Wood was a member of the Massachusetts Medical Society, the American Pharmaceutical Association (present-day American Pharmacists Association), the American Academy of Arts and Sciences, and other scientific bodies.
Personality
An expert witness in murder trials, Wood was just and fair, unshaken by the art or skill of cross-examination. He was described as "calm, unruffled, unconcerned as to the effect his testimony might have upon the jury". A man of the highest character, he was often willing to help the opposing counsel, so confident was he of the finality of his results.
Concerning Dr. Wood as a man, he was a charming personality. He was essentially a democrat in the best sense of the word.
Physical Characteristics:
Wood suffered from cancer of the cecum.
Quotes from others about the person
"Wood had the rare faculty of making a subject, dry by comparison with others, such as surgery, which is capable of more brilliant demonstration, attractive by his method of teaching, resembling in this respect his warm personal friend, the late Oliver Wendell Holmes. He won not only the respect of his students, but also their affection, and none will regret his death more, than those, who have had the rare privilege of having received his instruction. He was most just to all his pupils, and, while he insisted on every man's having a sufficient knowledge of the subject before he could receive his degree, he at the same time exercised a wise and beneficent judgment on the work of each individual man, and he must have been a dull person indeed, who, after listening to Professor Wood's instruction, was unable to meet the requirement of the examination paper. His success as a teacher, as well as an expert, was in large measure due to a characteristic manifest even in his earliest years as a student himself. It would probably be extravagant to say, that Dr. Wood was a genius, but he had that, which counts for more than genius in the long run, a tremendous capacity for work and infinite power of application, an unremitting insistence on taking pains. He never attacked a subject, which he did not master thoroughly. What he knew, he knew.
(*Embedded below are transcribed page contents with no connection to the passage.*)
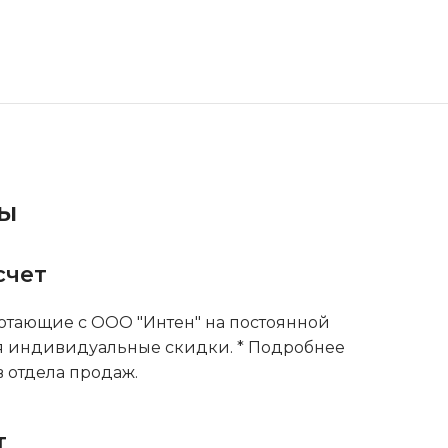
ты
счет
тающие с ООО "Интен" на постоянной
я индивидуальные скидки. * Подробнее
 отдела продаж.
т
This same thing he endeavored to instill into the minds of his pupils, and there are many now, who have achieved success in their profession because of having followed his example. As a member of the faculty, he was invaluable, and the president of the university held him in the highest regard and relied largely on his advice. He always had the warmest interest in the welfare of the school and was a valuable friend and advisor to its dean. Enthusiastic, but still conservative, his counsel will be sadly missed in the future." - an anonymous writer of the "Boston Medical and Surgical Journal"
Connections
Wood was married twice. His first wife was Irene Eldridge (Hills) Wood, whom he married on December 26, 1872. Irene died in 1881, leaving a daughter - Grace. Later, on December 24, 1883, Edward married his second wife - Elizabeth A. (Richardson) Wood. They had no children.